Dataset content below:

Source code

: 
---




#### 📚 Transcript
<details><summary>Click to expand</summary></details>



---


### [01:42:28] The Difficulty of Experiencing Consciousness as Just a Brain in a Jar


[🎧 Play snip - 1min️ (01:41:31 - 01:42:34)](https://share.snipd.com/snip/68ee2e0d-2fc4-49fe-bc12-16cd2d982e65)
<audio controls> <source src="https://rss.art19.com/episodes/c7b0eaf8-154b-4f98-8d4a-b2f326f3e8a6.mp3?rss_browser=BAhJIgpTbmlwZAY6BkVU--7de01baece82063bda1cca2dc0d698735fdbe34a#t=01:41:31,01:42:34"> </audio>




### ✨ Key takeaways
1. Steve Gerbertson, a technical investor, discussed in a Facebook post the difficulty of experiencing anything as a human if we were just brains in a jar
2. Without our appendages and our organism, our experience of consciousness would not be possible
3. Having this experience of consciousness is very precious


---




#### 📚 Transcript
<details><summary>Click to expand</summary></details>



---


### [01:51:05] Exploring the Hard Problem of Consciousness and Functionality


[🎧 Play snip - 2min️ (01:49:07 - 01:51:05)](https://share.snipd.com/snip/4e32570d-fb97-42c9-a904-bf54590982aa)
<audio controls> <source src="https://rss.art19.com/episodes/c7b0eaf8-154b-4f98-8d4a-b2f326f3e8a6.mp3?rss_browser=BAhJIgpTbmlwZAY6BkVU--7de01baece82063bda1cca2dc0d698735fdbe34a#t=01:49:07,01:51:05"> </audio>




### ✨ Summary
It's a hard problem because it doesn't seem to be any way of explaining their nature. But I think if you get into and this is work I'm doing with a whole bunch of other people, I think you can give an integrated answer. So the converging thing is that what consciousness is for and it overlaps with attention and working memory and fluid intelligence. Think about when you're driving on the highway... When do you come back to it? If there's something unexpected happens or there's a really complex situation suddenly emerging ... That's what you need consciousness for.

End of Dataset content.

Extract each entry in full and write it down exactly.

Answer to the exercise:
Source code

: 
---




#### 📚 Transcript
<details><summary>Click to expand</summary></details>



---


### [01:42:28] The Difficulty of Experiencing Consciousness as Just a Brain in a Jar


[🎧 Play snip - 1min️ (01:41:31 - 01:42:34)](https://share.snipd.com/snip/68ee2e0d-2fc4-49fe-bc12-16cd2d982e65)
<audio controls> <source src="https://rss.art19.com/episodes/c7b0eaf8-154b-4f98-8d4a-b2f326f3e8a6.mp3?rss_browser=BAhJIgpTbmlwZAY6BkVU--7de01baece82063bda1cca2dc0d698735fdbe34a#t=01:41:31,01:42:34"> </audio>




### ✨ Key takeaways
1. Steve Gerbertson, a technical investor, discussed in a Facebook post the difficulty of experiencing anything as a human if we were just brains in a jar
2. Without our appendages and our organism, our experience of consciousness would not be possible
3. Having this experience of consciousness is very precious


---




#### 📚 Transcript
<details><summary>Click to expand</summary></details>



---


### [01:51:05] Exploring the Hard Problem of Consciousness and Functionality


[🎧 Play snip - 2min️ (01:49:07 - 01:51:05)](https://share.snipd.com/snip/4e32570d-fb97-42c9-a904-bf54590982aa)
<audio controls> <source src="https://rss.art19.com/episodes/c7b0eaf8-154b-4f98-8d4a-b2f326f3e8a6.mp3?rss_browser=BAhJIgpTbmlwZAY6BkVU--7de01baece82063bda1cca2dc0d698735fdbe34a#t=01:49:07,01:51:05"> </audio>




### ✨ Summary
It's a hard problem because it doesn't seem to be any way of explaining their nature. But I think if you get into and this is work I'm doing with a whole bunch of other people, I think you can give an integrated answer. So the converging thing is that what consciousness is for and it overlaps with attention and working memory and fluid intelligence. Think about when you're driving on the highway... When do you come back to it? If there's something unexpected happens or there's a really complex situation suddenly emerging ... That's what you need consciousness for.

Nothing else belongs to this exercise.